The International Order of Loyal Raccoons was once an important part of everyday life for TV characters Ralph Kramden and Ed Norton of "The Honeymooners."
But like those characters from the 1950s television classic, fraternal organizations are in danger of becoming a grainy memory from years past.
As older members die off and younger generations find civic groups irrelevant, membership in centuries-old civic clubs like the Moose, the Elks, the Optimists and others is dwindling.
Organizations like the Odd Fellows, for instance, boasted about 1 million members in their 1940s heyday -- today, the Odd Fellows' ranks have thinned to half that number, according to a club spokesperson.
Is there a future for civic groups in America?
Sauk City is a small town nestled in the rolling hills of south-central Wisconsin. As befits the Cow Chip Capital of the state, the Sauk Prairie area is home to an annual cow chip throwing contest, as well as regular Chamber of Commerce golf outings and an autumn grape stomping festival.
But even in this stronghold of bedrock Midwestern values, fraternal organizations are struggling.
"One of the problems that all groups are having is membership," said Ed Jacobsen, president of the Sauk City Optimist Club. "A lot of clubs are down considerably."
The Sauk City Optimists host spaghetti dinners, support a scholarship fund and have a Meals on Wheels program. Despite these efforts at reaching out to the community, the group fails to get many members to show up at their mandatory meetings.
"People are so darn busy.

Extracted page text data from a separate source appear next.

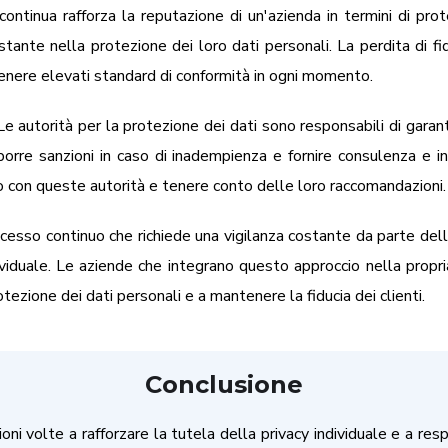
ontinua rafforza la reputazione di un'azienda in termini di prote
tante nella protezione dei loro dati personali. La perdita di f
ntenere elevati standard di conformità in ogni momento.
e autorità per la protezione dei dati sono responsabili di gara
mporre sanzioni in caso di inadempienza e fornire consulenza e i
 con queste autorità e tenere conto delle loro raccomandazioni.
cesso continuo che richiede una vigilanza costante da parte dell
ividuale. Le aziende che integrano questo approccio nella propr
tezione dei dati personali e a mantenere la fiducia dei clienti.
Conclusione
i volte a rafforzare la tutela della privacy individuale e a re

They don't have time for it," said Jacobsen. "I'm not sure people care anymore."
It's not just members of small-town civic organizations who lament the disappearance of their traditions.
Many sociology and civic history experts believe these groups added a critical dimension to everyday life in American communities -- one for which there is no easy substitute.
"Repeated social interaction, such as the kind found at Elks, Moose and other clubs, greases the wheels of society by enabling social trust to develop," said Abby Williamson, associate director of Harvard University's Saguaro Seminar, which focuses on civic engagement in America.
"The social networks that form have value for individuals -- more resources in a time of crisis -- but also for society as a whole," she said. "Communities that are more connected are safer, healthier and demonstrate better outcomes for children."
Williamson also believes the decline in civic organizations may have a negative effect on democracy in the United States.
"For a country that relies on participation for democratic legitimacy, participation in clubs can serve as an entree to political participation, such as voting, advocating for local change or even running for office," she said.
Civic and fraternal organizations were one of the few places where men of varying educations and social backgrounds would socialize and network. President Calvin Coolidge, according to legend, was inducted into the Elks by his chauffeur.
"For so much of American history, they were a way for men of different occupational backgrounds to come together," said Theda Skocpol, professor of government and sociology at Harvard.